#### [To do]
Reproduce every line of source text in the listing below character for character, omitting the pictures.

#### [Source texts of formatted documents]
Content starts

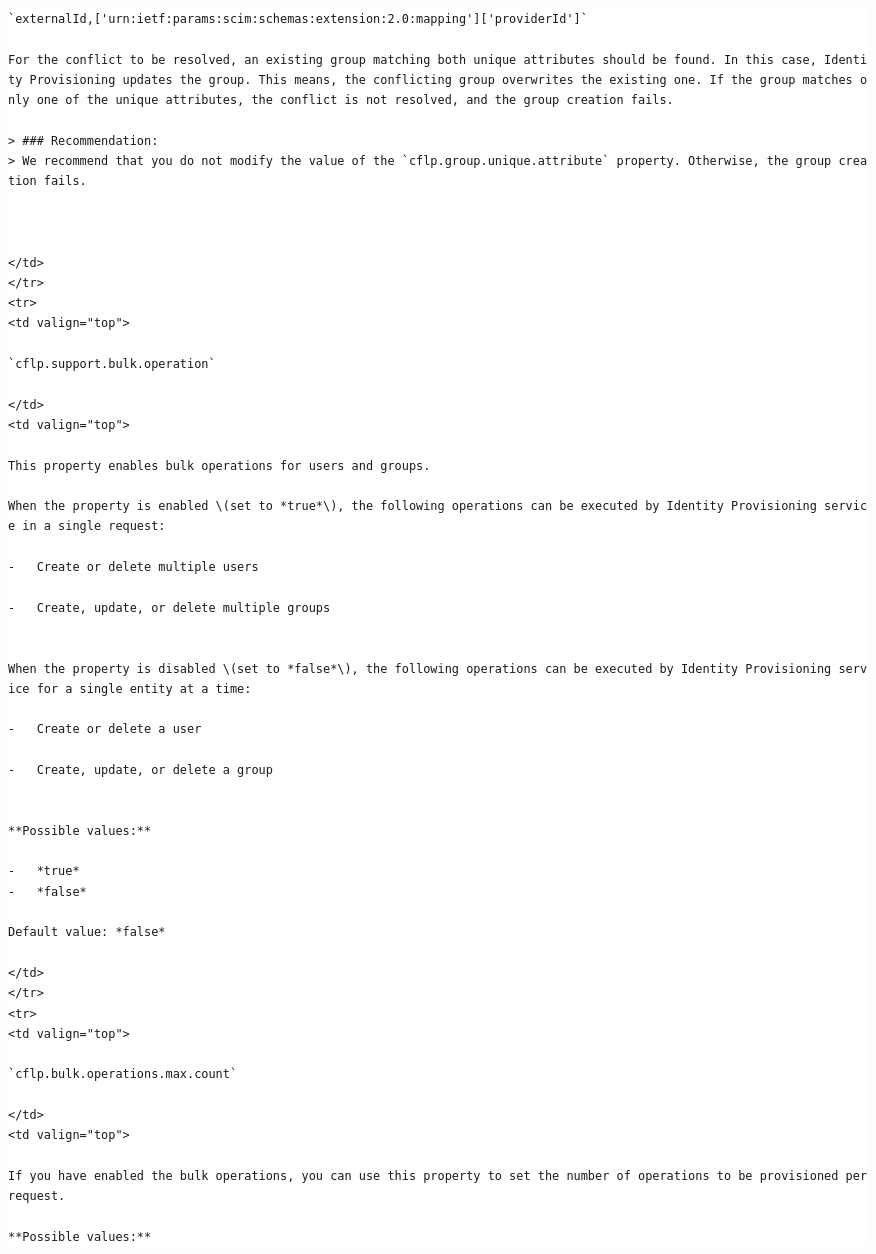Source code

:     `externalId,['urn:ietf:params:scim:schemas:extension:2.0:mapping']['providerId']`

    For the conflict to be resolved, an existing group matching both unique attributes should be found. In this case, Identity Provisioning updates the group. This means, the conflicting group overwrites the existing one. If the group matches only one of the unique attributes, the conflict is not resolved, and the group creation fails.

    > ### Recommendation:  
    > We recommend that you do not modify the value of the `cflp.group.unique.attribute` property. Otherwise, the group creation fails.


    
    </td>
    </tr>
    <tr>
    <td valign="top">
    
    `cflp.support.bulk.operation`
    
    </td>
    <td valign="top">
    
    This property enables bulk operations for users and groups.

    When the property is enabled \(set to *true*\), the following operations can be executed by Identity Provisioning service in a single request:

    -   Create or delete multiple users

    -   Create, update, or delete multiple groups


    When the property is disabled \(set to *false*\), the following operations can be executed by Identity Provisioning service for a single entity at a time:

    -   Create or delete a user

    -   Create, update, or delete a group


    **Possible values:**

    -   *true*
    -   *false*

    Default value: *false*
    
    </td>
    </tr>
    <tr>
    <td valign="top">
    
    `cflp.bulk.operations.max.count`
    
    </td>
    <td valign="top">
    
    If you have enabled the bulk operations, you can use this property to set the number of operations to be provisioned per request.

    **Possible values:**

Content ends

#### [Written response]
Source code

:     `externalId,['urn:ietf:params:scim:schemas:extension:2.0:mapping']['providerId']`

    For the conflict to be resolved, an existing group matching both unique attributes should be found. In this case, Identity Provisioning updates the group. This means, the conflicting group overwrites the existing one. If the group matches only one of the unique attributes, the conflict is not resolved, and the group creation fails.

    > ### Recommendation:  
    > We recommend that you do not modify the value of the `cflp.group.unique.attribute` property. Otherwise, the group creation fails.


    
    </td>
    </tr>
    <tr>
    <td valign="top">
    
    `cflp.support.bulk.operation`
    
    </td>
    <td valign="top">
    
    This property enables bulk operations for users and groups.

    When the property is enabled \(set to *true*\), the following operations can be executed by Identity Provisioning service in a single request:

    -   Create or delete multiple users

    -   Create, update, or delete multiple groups


    When the property is disabled \(set to *false*\), the following operations can be executed by Identity Provisioning service for a single entity at a time:

    -   Create or delete a user

    -   Create, update, or delete a group


    **Possible values:**

    -   *true*
    -   *false*

    Default value: *false*
    
    </td>
    </tr>
    <tr>
    <td valign="top">
    
    `cflp.bulk.operations.max.count`
    
    </td>
    <td valign="top">
    
    If you have enabled the bulk operations, you can use this property to set the number of operations to be provisioned per request.

    **Possible values:**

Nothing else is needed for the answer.